Upon solving for 't', we get two times, let's take the second time which is 7 seconds. The first time (at t = 0) just represents the initial condition when the car starts accelerating from the traffic light. The second time represents the moment when the bus, which was initially behind the car, catches up to the car.

Now, let's find when the car passes or overtakes the bus.
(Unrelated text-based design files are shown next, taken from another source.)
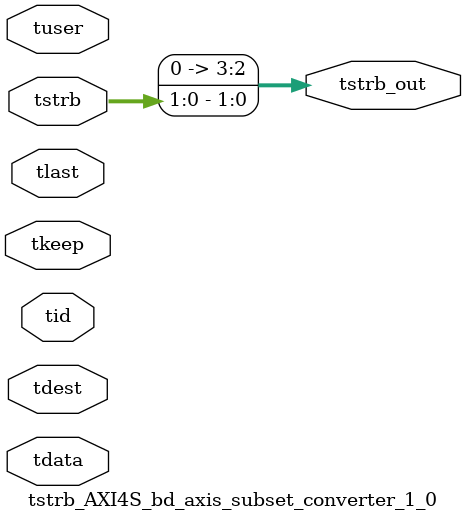
<source format=v>


`timescale 1ps/1ps

module tstrb_AXI4S_bd_axis_subset_converter_1_0 #
(
parameter C_S_AXIS_TDATA_WIDTH = 32,
parameter C_S_AXIS_TUSER_WIDTH = 0,
parameter C_S_AXIS_TID_WIDTH   = 0,
parameter C_S_AXIS_TDEST_WIDTH = 0,
parameter C_M_AXIS_TDATA_WIDTH = 32
)
(
input  [(C_S_AXIS_TDATA_WIDTH == 0 ? 1 : C_S_AXIS_TDATA_WIDTH)-1:0     ] tdata,
input  [(C_S_AXIS_TUSER_WIDTH == 0 ? 1 : C_S_AXIS_TUSER_WIDTH)-1:0     ] tuser,
input  [(C_S_AXIS_TID_WIDTH   == 0 ? 1 : C_S_AXIS_TID_WIDTH)-1:0       ] tid,
input  [(C_S_AXIS_TDEST_WIDTH == 0 ? 1 : C_S_AXIS_TDEST_WIDTH)-1:0     ] tdest,
input  [(C_S_AXIS_TDATA_WIDTH/8)-1:0 ] tkeep,
input  [(C_S_AXIS_TDATA_WIDTH/8)-1:0 ] tstrb,
input                                                                    tlast,
output [(C_M_AXIS_TDATA_WIDTH/8)-1:0 ] tstrb_out
);

assign tstrb_out = {tstrb[1:0]};

endmodule


</source>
This happens when the speed of the car equals and then surpasses that of the bus. So we equate the car's velocity (which is acceleration * time) to the speed of the bus and solve for 't' again. Doing this, we find that the car will overtake the bus after 3.75 seconds.

Next, we'll find out the distances covered by both car and bus when they pass each other.

Firstly, the distance covered by the bus when it passes the car can be found by substituting the time (t = 7 seconds) into the bus distance equation. The result is 98 meters. This means, when the bus passes the car, it has already covered 98 meters.

Secondly, the distance covered by the car when it passes the bus is computed by substituting the time (t = 3.75 seconds) into the car distance equation, which gives us 28.125 meters. This means, when the car overtakes the bus, it has covered this distance.

So to summarize, the bus overtakes the car at 7 seconds covering 98 meters, while the car overtakes the bus at 3.75 seconds covering 28.125 meters.